Additionally, products with fragrances can be irritating to sensitive, menopausal skin, as well as alcohol-based products that can further dry mature skin. Choose fragrance-free or unscented formulations to minimize the risk of skin reactions and avoid skincare products containing high concentrations of alcohol like toners and astringents that can disrupt the skin barrier and exacerbate dryness, leading to increased sensitivity and irritation. Most importantly, sun protection is essential for menopausal skin, as it becomes more susceptible to sun damage and premature aging. Avoid skipping sunscreen, even on cloudy days or during indoor activities, and choose a broad-spectrum sunscreen with SPF 30 or higher to protect against UVA and UVB rays.

 

What skincare advice do you have for woman entering menopause or in menapause?

It’s important to keep in mind that hormonal fluctuations during menopause can have a significant impact on the skin, leading to changes in moisture levels, elasticity, and overall texture. I always encourage my patients to be proactive in adjusting their skincare routine to address these changes to help minimize the effects of hormonal imbalances on the skin. Pay attention to lifestyle factors that can influence skin health during menopause, such as diet, hydration, stress levels, and sleep quality. Eating a balanced diet rich in antioxidants, staying hydrated, managing stress, and getting adequate sleep can all contribute to healthy, radiant skin during menopause. Schedule regular skin checks with a dermatologist to monitor changes in your skin and address any concerns or issues promptly. Early detection and treatment of skin conditions such as skin cancer, eczema, psoriasis, and rosacea are essential for maintaining skin health and overall well-being.
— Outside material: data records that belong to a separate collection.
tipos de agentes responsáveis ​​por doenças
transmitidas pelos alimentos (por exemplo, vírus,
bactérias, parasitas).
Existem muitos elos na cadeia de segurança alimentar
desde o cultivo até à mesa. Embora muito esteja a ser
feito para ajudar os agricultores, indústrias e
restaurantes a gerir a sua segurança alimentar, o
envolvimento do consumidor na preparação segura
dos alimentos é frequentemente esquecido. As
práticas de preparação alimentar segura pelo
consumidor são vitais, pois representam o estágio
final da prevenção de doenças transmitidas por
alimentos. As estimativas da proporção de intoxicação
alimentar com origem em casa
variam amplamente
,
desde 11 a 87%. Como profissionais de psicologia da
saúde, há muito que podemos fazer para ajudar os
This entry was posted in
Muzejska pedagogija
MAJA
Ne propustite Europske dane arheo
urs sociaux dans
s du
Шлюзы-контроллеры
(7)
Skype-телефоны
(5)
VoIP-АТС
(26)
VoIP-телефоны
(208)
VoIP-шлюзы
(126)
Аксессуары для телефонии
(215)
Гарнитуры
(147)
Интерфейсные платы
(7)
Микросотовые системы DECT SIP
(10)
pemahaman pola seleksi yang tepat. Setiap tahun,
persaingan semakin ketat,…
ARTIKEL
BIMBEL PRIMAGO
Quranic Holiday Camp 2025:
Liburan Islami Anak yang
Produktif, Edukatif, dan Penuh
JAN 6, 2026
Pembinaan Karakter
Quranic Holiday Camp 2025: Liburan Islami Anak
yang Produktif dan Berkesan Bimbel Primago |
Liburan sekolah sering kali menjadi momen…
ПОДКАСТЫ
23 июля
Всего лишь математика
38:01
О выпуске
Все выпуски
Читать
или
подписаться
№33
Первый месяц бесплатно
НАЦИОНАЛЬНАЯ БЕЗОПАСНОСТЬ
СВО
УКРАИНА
Don’t neglect skincare for the rest of your body during menopause. Keep your skin moisturized with body lotions or creams, protect it from sun damage with sunscreen when exposed, and consider incorporating exfoliation and hydration treatments to maintain smooth, healthy-looking skin from head to toe. Most importantly, learn to embrace the natural changes that occur in your skin during menopause as part of the aging process. Focus on nurturing your skin with gentle, effective skincare products and practices, and cultivate self-acceptance and confidence in your appearance at every stage of life.